SUPPLIED RECORDS:
• • • •
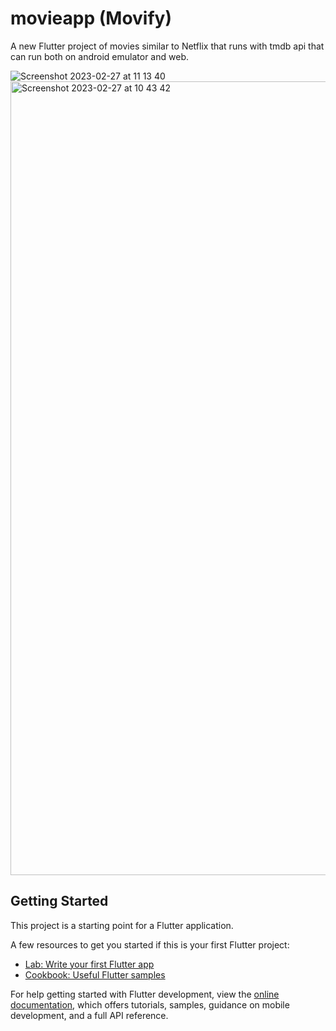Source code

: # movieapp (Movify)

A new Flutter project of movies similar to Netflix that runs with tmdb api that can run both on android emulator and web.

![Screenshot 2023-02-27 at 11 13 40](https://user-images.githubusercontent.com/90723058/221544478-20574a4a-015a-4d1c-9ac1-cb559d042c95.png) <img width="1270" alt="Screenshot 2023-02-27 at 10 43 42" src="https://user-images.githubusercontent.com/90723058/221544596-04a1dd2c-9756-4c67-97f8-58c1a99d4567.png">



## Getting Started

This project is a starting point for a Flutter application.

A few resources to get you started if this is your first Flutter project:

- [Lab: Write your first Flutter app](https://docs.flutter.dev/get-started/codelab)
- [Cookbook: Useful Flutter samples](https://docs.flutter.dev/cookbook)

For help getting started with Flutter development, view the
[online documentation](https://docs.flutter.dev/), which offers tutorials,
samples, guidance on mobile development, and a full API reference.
• • • •
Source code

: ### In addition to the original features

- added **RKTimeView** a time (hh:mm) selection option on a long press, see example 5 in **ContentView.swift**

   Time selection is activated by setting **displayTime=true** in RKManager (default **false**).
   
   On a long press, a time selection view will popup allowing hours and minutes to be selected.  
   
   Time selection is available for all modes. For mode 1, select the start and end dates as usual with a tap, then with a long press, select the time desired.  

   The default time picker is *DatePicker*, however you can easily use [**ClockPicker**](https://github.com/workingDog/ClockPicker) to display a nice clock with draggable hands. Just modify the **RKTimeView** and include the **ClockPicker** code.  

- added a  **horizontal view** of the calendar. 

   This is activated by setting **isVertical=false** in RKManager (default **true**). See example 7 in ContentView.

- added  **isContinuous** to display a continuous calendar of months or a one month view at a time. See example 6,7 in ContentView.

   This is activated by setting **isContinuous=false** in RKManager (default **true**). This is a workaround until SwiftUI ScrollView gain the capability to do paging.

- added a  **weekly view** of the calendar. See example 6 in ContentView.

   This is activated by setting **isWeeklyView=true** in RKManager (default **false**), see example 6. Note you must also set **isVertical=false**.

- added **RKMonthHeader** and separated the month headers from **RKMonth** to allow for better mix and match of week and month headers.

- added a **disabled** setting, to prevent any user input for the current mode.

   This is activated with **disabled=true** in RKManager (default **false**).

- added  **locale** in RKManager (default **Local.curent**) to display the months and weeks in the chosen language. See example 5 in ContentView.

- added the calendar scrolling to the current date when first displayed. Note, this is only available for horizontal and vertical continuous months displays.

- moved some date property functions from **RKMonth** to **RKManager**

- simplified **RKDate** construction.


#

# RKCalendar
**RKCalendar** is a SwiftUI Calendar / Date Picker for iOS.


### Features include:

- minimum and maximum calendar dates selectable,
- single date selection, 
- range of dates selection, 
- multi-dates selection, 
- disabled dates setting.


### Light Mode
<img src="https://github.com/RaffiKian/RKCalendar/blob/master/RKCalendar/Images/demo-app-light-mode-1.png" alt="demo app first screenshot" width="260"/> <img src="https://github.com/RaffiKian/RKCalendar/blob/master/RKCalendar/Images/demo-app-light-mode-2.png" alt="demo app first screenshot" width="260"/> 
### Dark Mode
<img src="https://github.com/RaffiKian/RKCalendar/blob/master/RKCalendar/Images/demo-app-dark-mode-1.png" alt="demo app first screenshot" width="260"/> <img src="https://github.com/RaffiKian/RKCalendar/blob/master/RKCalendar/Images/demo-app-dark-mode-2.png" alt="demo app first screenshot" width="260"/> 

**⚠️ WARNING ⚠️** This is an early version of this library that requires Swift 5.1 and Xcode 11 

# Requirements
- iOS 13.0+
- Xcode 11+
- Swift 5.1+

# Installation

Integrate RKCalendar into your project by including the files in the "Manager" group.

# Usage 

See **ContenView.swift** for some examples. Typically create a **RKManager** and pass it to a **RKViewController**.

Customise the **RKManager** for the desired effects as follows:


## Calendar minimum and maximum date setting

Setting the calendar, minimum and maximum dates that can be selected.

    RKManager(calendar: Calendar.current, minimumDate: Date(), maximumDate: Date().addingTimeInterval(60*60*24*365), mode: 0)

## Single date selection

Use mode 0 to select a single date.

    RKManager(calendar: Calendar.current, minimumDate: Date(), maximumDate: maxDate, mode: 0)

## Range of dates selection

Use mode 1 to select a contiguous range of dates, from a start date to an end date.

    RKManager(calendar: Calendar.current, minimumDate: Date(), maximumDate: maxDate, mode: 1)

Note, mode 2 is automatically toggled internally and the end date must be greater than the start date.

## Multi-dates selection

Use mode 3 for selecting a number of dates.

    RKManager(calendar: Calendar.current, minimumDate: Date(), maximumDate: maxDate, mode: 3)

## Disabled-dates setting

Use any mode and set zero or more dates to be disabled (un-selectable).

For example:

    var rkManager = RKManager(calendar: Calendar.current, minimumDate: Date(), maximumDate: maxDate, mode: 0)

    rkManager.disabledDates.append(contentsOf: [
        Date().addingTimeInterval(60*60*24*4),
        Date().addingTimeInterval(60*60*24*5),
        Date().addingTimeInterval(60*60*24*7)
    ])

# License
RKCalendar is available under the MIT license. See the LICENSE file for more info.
• • • •
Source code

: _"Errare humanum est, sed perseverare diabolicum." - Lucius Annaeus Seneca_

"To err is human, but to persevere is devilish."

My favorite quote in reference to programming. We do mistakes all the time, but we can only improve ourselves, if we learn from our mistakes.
• • • •
With the line holding "This is activated by setting **isContinuous=false**" as the first and the line holding "- added a **disabled**" as the last, please transcribe exactly the lines of the material above in that range and nothing else.

   This is activated by setting **isContinuous=false** in RKManager (default **true**). This is a workaround until SwiftUI ScrollView gain the capability to do paging.

- added a  **weekly view** of the calendar. See example 6 in ContentView.

   This is activated by setting **isWeeklyView=true** in RKManager (default **false**), see example 6. Note you must also set **isVertical=false**.

- added **RKMonthHeader** and separated the month headers from **RKMonth** to allow for better mix and match of week and month headers.

- added a **disabled** setting, to prevent any user input for the current mode.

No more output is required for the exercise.